Something a bit more academic for a change. I studied Grecco-Roman history in college and I was recently thinking about the Battle of Mylae, between Rome and their great nemesis Carthage (whose name appears in my .sig line since Jan 2011) in 260 BC.

One of the things that struck me when I first started studying ancient Rome + Greece was how starkly practically-minded the Romans were. They never really created any of their own art forms, they mostly stole all of that from the Greeks. Although they had an appreciation for the products of the arts, there was an undercurrent in the culture that "doing art" was somehow un-Roman. They also regarded naval warfare as somehow un-Roman, and thus were very far behind the Carthaginians, who dominated the Mediterranean in 260. The primary war vessel was the Trireme, a (mostly) oar-driven ship with three levels of oarsmen on each side. They were very long and narrow, so they moved quickly through the water, but didn't turn very quickly:







Aside from their vastly superior skill, the Carthaginians had a huge numerical advantage against the Romans on the water. Being ever the practically-minded, the Romans mulled it over and came up with an idea: the Corvus.






This was a 35ft stairway (weighing about 2,000 lbs), that pivoted around a mast, with a spike at the top. They mounted this to a small, slow ship...but one that had very good turning and lateral movement abilities. They then waited for the Carthaginians to attempt to ram them, and dodged sideways. As the Trireme went past, they would swing the Corvus around and slam it into the deck of the Trireme, with the spike at the top stair puncturing the deck and locking the two ships together. Since ship hands in the Carthaginian fleet didn't carry weapons or shields, it was then a trivial matter for the well-armed Romans to kill the crew and claim the vessel. First deployed in Mylae, this tactic won the Romans a significant victory and was used in a number of other battles successfully, helping to secure Roman dominance of the Mediterranean


Here are some relevant wikipedia articles:

http://en.wikipedia.org/wiki/Trireme
http://en.wikipedia.org/wiki/Corvus_(boarding_device)
http://en.wikipedia.org/wiki/Battle_of_Mylae


Hope you find this interesting.


----------



## cord_steele (Oct 15, 2013)

Mind-boggling, and ingenious. I can see sailors removing grappling hooks and tossing them back, but I don't think anyone is going to pull a 2,000 pound spike out of the deck quickly.


----------



## Mucho Bocho (Oct 15, 2013)

Thanks danny I read the whole thing. More that I could say for most of my lessons in college. HA


----------



## boomchakabowwow (Oct 15, 2013)

crazy. i would love to have seen that spike bridge used for the first time..the *** look on the bigger ship's captain must have been classic.


----------



## Zwiefel (Oct 15, 2013)

Mucho Bocho said:


> Thanks danny I read the whole thing. More that I could say for most of my lessons in college. HA



I'll accept that as a compliment! Regardless of any clarifications you may offer irate1:



cord_steele said:


> Mind-boggling, and ingenious. I can see sailors removing grappling hooks and tossing them back, but I don't think anyone is going to pull a 2,000 pound spike out of the deck quickly.

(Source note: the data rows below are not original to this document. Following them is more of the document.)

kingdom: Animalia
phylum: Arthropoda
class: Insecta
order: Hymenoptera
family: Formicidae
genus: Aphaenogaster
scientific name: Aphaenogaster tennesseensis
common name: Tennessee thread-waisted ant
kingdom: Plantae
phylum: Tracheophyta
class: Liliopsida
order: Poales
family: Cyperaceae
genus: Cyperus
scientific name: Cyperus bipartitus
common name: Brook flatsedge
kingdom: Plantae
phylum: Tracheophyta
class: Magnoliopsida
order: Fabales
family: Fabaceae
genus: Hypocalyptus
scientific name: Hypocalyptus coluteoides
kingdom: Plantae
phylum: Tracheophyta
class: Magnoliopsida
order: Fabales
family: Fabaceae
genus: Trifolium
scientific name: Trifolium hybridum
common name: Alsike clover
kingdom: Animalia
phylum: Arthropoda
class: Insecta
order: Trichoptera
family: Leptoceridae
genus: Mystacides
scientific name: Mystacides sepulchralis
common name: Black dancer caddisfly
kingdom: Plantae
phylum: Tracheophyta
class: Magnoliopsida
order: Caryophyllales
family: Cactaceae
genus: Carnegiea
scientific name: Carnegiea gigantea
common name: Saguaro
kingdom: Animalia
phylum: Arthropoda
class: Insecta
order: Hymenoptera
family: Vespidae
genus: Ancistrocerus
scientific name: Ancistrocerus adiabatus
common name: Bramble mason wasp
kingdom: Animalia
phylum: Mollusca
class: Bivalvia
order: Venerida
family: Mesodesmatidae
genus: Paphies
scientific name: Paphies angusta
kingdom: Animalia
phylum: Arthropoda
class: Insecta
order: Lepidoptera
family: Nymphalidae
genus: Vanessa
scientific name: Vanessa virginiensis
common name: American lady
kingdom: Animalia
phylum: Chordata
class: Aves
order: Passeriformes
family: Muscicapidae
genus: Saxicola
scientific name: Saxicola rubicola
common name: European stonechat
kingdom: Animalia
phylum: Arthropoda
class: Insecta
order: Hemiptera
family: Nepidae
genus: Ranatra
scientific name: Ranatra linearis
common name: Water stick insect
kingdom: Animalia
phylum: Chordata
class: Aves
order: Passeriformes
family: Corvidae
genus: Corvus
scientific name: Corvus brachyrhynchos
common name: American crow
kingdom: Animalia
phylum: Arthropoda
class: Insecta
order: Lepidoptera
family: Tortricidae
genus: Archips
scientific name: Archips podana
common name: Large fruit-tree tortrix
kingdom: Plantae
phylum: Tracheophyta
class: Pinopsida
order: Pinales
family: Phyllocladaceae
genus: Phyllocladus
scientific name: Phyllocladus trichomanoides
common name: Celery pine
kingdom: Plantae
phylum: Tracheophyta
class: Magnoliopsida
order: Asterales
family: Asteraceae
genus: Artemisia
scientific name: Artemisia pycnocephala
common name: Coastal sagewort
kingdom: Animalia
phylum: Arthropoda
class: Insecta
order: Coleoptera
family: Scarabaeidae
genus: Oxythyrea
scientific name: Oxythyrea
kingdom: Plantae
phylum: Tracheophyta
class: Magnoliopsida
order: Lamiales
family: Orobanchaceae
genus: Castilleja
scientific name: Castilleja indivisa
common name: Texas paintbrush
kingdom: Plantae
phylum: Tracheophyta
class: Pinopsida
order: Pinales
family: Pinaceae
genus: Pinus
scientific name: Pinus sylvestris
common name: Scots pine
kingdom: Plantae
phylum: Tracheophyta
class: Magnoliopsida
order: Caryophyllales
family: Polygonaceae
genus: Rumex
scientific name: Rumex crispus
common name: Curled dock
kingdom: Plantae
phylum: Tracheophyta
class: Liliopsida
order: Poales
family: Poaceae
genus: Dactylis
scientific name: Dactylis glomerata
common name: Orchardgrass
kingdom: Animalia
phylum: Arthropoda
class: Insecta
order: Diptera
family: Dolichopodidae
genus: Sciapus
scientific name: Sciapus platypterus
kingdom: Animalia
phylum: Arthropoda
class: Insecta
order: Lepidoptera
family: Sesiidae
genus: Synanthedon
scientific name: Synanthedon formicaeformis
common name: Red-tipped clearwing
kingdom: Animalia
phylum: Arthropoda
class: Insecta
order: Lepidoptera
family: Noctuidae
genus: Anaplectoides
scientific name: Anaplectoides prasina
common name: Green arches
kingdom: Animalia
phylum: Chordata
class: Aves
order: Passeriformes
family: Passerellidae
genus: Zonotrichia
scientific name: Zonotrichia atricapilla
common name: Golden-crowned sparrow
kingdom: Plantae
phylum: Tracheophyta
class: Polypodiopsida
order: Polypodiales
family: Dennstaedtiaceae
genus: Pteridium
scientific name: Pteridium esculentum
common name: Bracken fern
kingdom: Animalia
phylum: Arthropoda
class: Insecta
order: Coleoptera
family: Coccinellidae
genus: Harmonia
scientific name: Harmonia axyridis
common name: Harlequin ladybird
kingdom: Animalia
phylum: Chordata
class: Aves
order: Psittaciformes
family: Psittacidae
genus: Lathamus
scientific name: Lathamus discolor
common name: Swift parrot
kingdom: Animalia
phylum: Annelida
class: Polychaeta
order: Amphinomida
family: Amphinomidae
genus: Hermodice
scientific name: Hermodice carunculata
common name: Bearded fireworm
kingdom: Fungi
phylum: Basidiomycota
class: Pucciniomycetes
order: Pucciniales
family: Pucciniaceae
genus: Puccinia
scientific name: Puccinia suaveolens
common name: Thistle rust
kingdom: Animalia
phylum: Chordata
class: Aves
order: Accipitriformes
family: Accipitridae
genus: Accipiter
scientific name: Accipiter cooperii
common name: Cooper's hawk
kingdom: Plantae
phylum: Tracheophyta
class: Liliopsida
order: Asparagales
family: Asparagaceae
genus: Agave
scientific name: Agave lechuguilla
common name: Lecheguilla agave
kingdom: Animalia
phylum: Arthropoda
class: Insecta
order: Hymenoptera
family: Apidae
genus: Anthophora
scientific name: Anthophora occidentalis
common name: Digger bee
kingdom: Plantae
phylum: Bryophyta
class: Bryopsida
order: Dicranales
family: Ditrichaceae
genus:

Actually, the physics of the Corvus made the boats unstable in rough seas. After a few disasters, the Romans refined the idea into a grappling hook launched from a ballista, with wenches to pull the boats to one another. I'm sure that sometimes the grappling hooks were just tossed off, but they were designed to be very difficult to disengage...for example, the length of the rod going from the rope to the claws was made extra long so that the sailors couldn't just reach out and cut the rope. Also, the steel (Iron? not sure of the exact material) was constructed in a manner to resist cutting.






Here's an article about that:

http://en.wikipedia.org/wiki/Harpax


----------



## swarfrat (Oct 15, 2013)

Zwiefel said:


> .... with wenches to pull the boats to one another....


You'd think they'd have big, strong dudes for that.


----------



## Zwiefel (Oct 15, 2013)

swarfrat said:


> You'd think they'd have big, strong dudes for that.



Heh. Good point!


Sent from my iPhone using Tapatalk - now Free


----------



## hobbitling (Oct 15, 2013)

If you're into military history and tactics AND a blade junky, browse this website. 
http://www.albion-swords.com/swords/albion/swords-albion-mark-nextgen.htm
The descriptions and historical background is fascinating.


----------



## quantumcloud509 (Oct 20, 2013)

cool


----------



## Crothcipt (Oct 20, 2013)

great thread


----------



## Korin_Mari (Oct 21, 2013)

Great post! So fascinating. Thanks for sharing!


----------